Man is nothing else but what he makes of himself. Such is the first principle of existentialism. It is also what is called subjectivity, the name we are labeled with when charges are brought against us. But what do we mean by this, if not that man has a greater dignity than a stone or table? For we mean that man first exists, that is, that man first of all is the being who hurls himself toward a future and who is conscious of imagining himself as being in the future. Man is at the start a plan which is aware of itself, rather than a patch of moss, a piece of garbage, or a cauliflower nothing exists prior to this plan; there is nothing in heaven; man will be what he will have planned to be. Not what he will want to be. Because by the word "will" we generally mean a conscious decision, which is subsequent to what we have already made of ourselves. I may want to belong to a political party, write a book, get married; but all that is only a manifestation of an earlier, more spontaneous choice that is called "will." But if existence really does precede essence, man is responsible for what he is. Thus, existentialism's first move is to make every man aware of what he is and to make the full responsibility of his existence rest on him. And when we say that a man is responsible for himself, we do not only mean that he is responsible for his own individuality, but that he is responsible for all men.

The word subjectivism has two meanings, and our opponents play on the two. Subjectivism means, on the one hand, that an individual chooses and makes himself; and, on the other, that it is impossible for man to transcend human subjectivity. The second of these is the essential meaning of existentialism. When we say that man chooses his own self, we mean that every one of us does likewise; but we also mean by that that in making this choice he also chooses all men. In fact, in creating the man that we want to be, there is not a single one of our acts which does not at the same time create an image of man as we think he ought to be. To choose to be this or that is to affirm at the same time the value of what we choose, because we can never choose evil. We always choose the good, and nothing can be good for us without being good for all.

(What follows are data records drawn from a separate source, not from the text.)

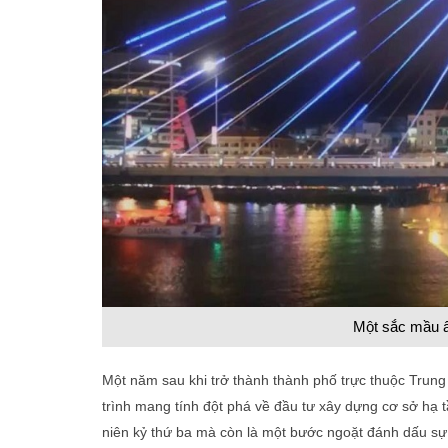
Một sắc mầu ấ
Một năm sau khi trở thành thành phố trực thuộc Trun
trình mang tính đột phá về đầu tư xây dựng cơ sở hạ 
niên kỷ thứ ba mà còn là một bước ngoặt đánh dấu sự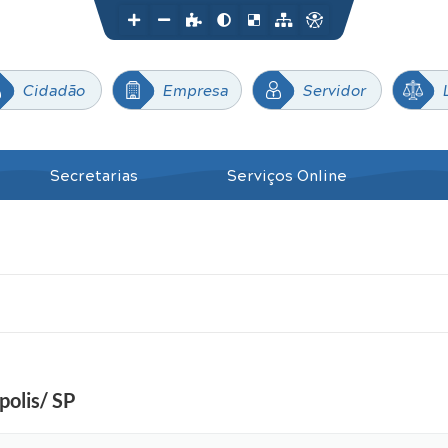
Cidadão
Empresa
Servidor
Secretarias
Serviços Online
polis/ SP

If, on the other hand, existence precedes essence, and if we grant that we exist and fashion our image at one and the same time, the image is valid for everybody and for our whole age. Thus, our responsibility is much greater than we might have supposed, because it involves all mankind. If I am a workingman and choose to join a Christian trade-union rather than be a communist, and if by being a member I want to show that the best thing for man is resignation, that the kingdom of man is not of this world, I am not only involving my own case-I want to be resigned for everyone. As a result, my action has involved all humanity. To take a more individual matter, if I want to marry, to have children; even if this marriage depends solely on my own circumstances or passion or wish, I am involving all humanity in monogamy and not merely myself. Therefore, I am responsible for myself and for everyone else. I am creating a certain image of man of my own choosing. In choosing myself, I choose man.